What to produce> Copy the listing from its first line through the line containing "Tél. : 514 762-2440, poste 238", inclusive. Replace "Connection Name" with "Connection Label" and keep everything else the same.

Record excerpts>
● ● ● ● ● ● ●
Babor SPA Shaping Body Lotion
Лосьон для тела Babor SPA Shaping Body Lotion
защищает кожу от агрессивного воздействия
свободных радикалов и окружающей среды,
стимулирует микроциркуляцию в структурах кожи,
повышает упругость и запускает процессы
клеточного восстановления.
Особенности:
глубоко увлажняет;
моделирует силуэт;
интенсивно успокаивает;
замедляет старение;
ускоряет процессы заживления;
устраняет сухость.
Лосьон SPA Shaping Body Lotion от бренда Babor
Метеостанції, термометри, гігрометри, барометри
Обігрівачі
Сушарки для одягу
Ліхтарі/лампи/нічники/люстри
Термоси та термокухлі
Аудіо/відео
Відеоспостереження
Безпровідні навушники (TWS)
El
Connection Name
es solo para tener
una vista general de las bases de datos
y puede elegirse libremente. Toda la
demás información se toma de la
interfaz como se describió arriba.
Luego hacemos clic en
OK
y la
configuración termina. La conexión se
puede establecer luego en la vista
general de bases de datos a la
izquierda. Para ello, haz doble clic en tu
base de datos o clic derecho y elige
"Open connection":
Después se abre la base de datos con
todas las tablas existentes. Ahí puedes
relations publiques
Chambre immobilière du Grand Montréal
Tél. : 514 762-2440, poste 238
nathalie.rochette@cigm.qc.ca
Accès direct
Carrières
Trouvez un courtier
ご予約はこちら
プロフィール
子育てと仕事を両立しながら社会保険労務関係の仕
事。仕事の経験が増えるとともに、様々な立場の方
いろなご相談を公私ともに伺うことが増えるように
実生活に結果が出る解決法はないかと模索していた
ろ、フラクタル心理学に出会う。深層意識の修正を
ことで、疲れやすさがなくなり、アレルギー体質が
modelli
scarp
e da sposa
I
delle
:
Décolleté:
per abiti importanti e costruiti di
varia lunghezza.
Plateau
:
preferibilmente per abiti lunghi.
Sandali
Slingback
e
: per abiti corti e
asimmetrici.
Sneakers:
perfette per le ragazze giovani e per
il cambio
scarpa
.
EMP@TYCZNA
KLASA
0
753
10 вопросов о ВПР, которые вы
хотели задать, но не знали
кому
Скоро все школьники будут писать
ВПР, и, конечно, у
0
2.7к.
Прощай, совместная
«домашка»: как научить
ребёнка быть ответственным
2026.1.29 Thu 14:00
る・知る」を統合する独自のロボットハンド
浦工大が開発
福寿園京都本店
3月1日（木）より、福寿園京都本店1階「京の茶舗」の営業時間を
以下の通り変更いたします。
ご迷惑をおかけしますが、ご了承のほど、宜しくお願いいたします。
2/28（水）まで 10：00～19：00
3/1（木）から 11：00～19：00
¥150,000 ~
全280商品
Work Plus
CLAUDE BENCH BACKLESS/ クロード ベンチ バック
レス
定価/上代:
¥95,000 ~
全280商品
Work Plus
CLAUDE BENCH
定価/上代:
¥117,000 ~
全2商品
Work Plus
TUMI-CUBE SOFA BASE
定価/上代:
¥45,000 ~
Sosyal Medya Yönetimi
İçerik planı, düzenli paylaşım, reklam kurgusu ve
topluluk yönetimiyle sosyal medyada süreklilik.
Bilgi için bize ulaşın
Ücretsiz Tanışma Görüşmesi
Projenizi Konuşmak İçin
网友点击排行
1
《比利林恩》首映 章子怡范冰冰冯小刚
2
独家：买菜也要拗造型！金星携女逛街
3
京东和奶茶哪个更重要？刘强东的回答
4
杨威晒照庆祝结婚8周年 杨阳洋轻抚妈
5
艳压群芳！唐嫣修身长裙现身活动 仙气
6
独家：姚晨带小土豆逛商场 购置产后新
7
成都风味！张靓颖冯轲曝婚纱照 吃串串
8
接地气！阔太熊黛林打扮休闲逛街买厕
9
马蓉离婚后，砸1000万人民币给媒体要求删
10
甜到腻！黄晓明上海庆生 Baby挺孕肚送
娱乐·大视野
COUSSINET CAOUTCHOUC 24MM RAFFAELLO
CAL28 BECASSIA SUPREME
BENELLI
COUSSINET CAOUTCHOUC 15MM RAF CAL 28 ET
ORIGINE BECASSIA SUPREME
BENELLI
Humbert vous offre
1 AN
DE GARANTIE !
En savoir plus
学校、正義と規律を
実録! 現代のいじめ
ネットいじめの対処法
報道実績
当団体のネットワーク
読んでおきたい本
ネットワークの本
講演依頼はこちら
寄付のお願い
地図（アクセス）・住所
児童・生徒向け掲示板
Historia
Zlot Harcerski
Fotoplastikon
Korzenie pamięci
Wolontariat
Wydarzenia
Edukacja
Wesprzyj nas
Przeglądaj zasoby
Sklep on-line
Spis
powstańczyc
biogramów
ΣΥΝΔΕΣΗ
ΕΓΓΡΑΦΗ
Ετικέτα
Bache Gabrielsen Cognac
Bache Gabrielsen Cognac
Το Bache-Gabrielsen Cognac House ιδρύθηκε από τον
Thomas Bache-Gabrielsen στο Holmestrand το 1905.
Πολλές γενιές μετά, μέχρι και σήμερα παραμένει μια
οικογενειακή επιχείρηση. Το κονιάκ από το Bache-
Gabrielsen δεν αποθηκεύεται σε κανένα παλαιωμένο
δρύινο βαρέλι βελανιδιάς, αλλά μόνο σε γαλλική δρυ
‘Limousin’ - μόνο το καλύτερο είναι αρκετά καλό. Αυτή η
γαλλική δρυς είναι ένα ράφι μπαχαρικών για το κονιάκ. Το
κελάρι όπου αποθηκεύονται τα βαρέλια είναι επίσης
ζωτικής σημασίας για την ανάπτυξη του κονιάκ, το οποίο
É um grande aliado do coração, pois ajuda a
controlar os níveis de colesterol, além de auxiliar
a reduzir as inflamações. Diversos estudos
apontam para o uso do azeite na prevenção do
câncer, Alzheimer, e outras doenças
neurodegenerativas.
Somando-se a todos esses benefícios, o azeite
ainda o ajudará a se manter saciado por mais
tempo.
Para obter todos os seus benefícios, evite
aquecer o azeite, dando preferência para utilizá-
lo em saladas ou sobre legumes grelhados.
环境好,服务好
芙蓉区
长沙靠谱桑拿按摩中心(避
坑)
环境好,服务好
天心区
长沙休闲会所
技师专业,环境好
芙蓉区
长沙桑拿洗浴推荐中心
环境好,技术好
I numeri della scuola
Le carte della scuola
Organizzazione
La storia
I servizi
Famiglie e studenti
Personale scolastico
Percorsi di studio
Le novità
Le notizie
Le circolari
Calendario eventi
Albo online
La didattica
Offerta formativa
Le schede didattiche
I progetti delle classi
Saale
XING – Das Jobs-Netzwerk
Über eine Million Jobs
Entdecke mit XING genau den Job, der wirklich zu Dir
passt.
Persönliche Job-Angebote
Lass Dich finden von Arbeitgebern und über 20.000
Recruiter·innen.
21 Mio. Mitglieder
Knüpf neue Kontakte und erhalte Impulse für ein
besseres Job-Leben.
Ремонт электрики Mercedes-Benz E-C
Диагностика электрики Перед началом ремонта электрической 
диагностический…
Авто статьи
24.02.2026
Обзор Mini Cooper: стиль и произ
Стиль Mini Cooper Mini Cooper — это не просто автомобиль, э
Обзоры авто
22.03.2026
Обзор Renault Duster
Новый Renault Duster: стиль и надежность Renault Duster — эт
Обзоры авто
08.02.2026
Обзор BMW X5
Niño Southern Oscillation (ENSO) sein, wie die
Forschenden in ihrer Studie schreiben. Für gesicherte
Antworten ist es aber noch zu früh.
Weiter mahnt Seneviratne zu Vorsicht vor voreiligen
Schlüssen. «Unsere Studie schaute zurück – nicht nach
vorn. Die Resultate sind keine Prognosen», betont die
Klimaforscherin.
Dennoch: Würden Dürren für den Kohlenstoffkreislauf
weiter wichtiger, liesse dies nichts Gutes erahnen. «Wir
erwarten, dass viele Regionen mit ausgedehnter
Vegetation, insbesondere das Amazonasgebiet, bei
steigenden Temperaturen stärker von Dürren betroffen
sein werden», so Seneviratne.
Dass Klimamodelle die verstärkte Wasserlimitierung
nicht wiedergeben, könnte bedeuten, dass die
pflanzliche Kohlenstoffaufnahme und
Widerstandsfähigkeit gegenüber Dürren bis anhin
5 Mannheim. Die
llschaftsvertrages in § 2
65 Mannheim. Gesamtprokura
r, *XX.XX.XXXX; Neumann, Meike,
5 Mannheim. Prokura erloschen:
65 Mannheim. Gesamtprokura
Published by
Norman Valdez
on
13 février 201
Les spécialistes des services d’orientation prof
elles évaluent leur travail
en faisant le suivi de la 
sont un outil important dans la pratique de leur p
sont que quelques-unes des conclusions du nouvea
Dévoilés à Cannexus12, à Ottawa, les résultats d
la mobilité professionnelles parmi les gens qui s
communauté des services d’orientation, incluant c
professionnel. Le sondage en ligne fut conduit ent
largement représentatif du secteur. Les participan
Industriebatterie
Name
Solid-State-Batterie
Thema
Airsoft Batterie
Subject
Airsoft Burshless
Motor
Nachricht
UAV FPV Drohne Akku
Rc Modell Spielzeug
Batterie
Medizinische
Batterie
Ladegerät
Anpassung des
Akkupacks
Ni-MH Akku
● ● ● ● ● ● ●
Solution to this problem>
Babor SPA Shaping Body Lotion
Лосьон для тела Babor SPA Shaping Body Lotion
защищает кожу от агрессивного воздействия
свободных радикалов и окружающей среды,
стимулирует микроциркуляцию в структурах кожи,
повышает упругость и запускает процессы
клеточного восстановления.
Особенности:
глубоко увлажняет;
моделирует силуэт;
интенсивно успокаивает;
замедляет старение;
ускоряет процессы заживления;
устраняет сухость.
Лосьон SPA Shaping Body Lotion от бренда Babor
Метеостанції, термометри, гігрометри, барометри
Обігрівачі
Сушарки для одягу
Ліхтарі/лампи/нічники/люстри
Термоси та термокухлі
Аудіо/відео
Відеоспостереження
Безпровідні навушники (TWS)
El
Connection Label
es solo para tener
una vista general de las bases de datos
y puede elegirse libremente. Toda la
demás información se toma de la
interfaz como se describió arriba.
Luego hacemos clic en
OK
y la
configuración termina. La conexión se
puede establecer luego en la vista
general de bases de datos a la
izquierda. Para ello, haz doble clic en tu
base de datos o clic derecho y elige
"Open connection":
Después se abre la base de datos con
todas las tablas existentes. Ahí puedes
relations publiques
Chambre immobilière du Grand Montréal
Tél. : 514 762-2440, poste 238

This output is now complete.